- **Work instruction 1**
Lay out every line of the saved entries as a Markdown table with the columns "No." and "Line", numbering the rows and skipping any blank lines. Leave the pictures out of the table.

- **Passage**
Figure 1: The definition of surface integral relies on splitting the surface into small surface elements. Each element is associated with a vector dS of magnitude equal to the area of the element and with direction at a right angle to the element and pointing outward.
Figure 2: A vector field of normals to a surface

The magnetic flux through a given surface is proportional to the number of magnetic B field lines that pass through the surface. This is the net number, that is the number passing through in one direction, minus the number passing through in the other direction. (See below for how the positive sign is chosen.) For a uniform magnetic field B passing through an area that is at a 90° angle (perpendicular area), the magnetic flux is given by the product of the magnetic field and the area element. The magnetic flux for a uniform B at any angle to a surface is defined by a dot product of the magnetic field and the area element vector a:

[math]\displaystyle \Phi_m = \mathbf{B} \cdot \mathbf{a} = Ba \cos \theta[/math]    (uniform B with flat area only)

where θ is the angle between B and a vector a that is perpendicular (normal) to the surface. So, the angle between the magnetic field and the surface will reduce the measured flux.

Scientists use calculus to handle real world examples of flux through surfaces that have strange shapes. In the general case, the magnetic flux through a surface S is defined as the integral of the magnetic field over the area of the surface (See Figures 1 and 2):

[math]\Phi_m = \iint\limits_S \mathbf{B} \cdot d\mathbf S,[/math]

where [math]\textstyle \Phi_m \ [/math] is the magnetic flux, B is the magnetic field,

S is the surface (area),[math]\cdot[/math] denotes dot product, and dS is an infinitesimal vector, whose magnitude is the area of a differential element of S, and whose direction is the surface normal. (See surface integral for more details.)

From the definition of the magnetic vector potential A and the fundamental theorem of the curl the magnetic flux may also be defined as:

[math]\Phi_m = \oint\limits_{\Sigma} \mathbf{A} \cdot d\boldsymbol{\ell}[/math]

where the closed line integral is over the boundary of the surface and d is an infinitesimal vector element of that contour Σ.

The magnetic flux is usually measured with a fluxmeter. The fluxmeter contains measuring coils and electronics that evaluates the change of voltage in the measuring coils to calculate the magnetic flux.

- **Work instruction 2**
According to the passage on magnetic flux, what instrument is usually used to measure magnetic flux?

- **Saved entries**
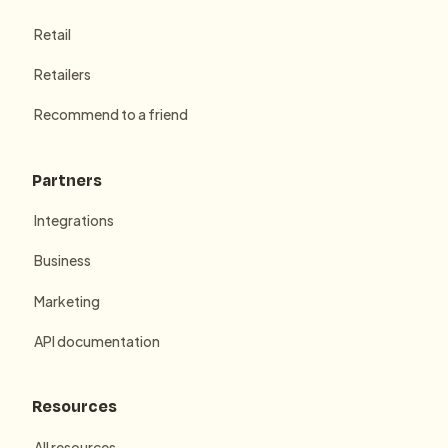
Retail
Retailers
Recommend to a friend
Partners
Integrations
Business
Marketing
API documentation
Resources
All resources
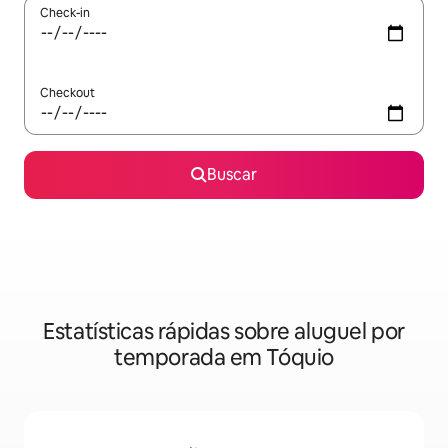
Check-in
Checkout
Buscar
Estatísticas rápidas sobre aluguel por
temporada em Tóquio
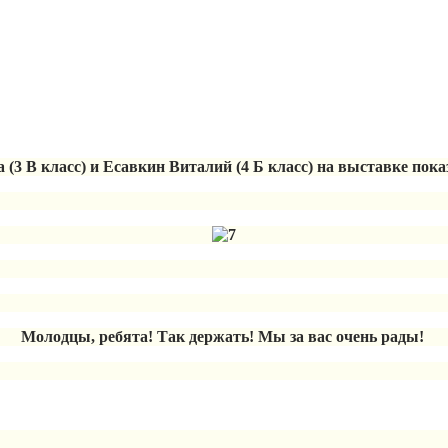
 (3 В класс) и Есавкин Виталий (4 Б класс) на выставке пок
Молодцы, ребята! Так держать! Мы за вас очень рады!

- **Your solution 1**
| No. | Line |
|---|---|
| 1 | Retail |
| 2 | Retailers |
| 3 | Recommend to a friend |
| 4 | Partners |
| 5 | Integrations |
| 6 | Business |
| 7 | Marketing |
| 8 | API documentation |
| 9 | Resources |
| 10 | All resources |
| 11 | Check-in |
| 12 | Checkout |
| 13 | Buscar |
| 14 | Estatísticas rápidas sobre aluguel por |
| 15 | temporada em Tóquio |
| 16 |  (3 В класс) и Есавкин Виталий (4 Б класс) на выставке пок |
| 17 | Молодцы, ребята! Так держать! Мы за вас очень рады! |

- **Your solution 2**
A fluxmeter.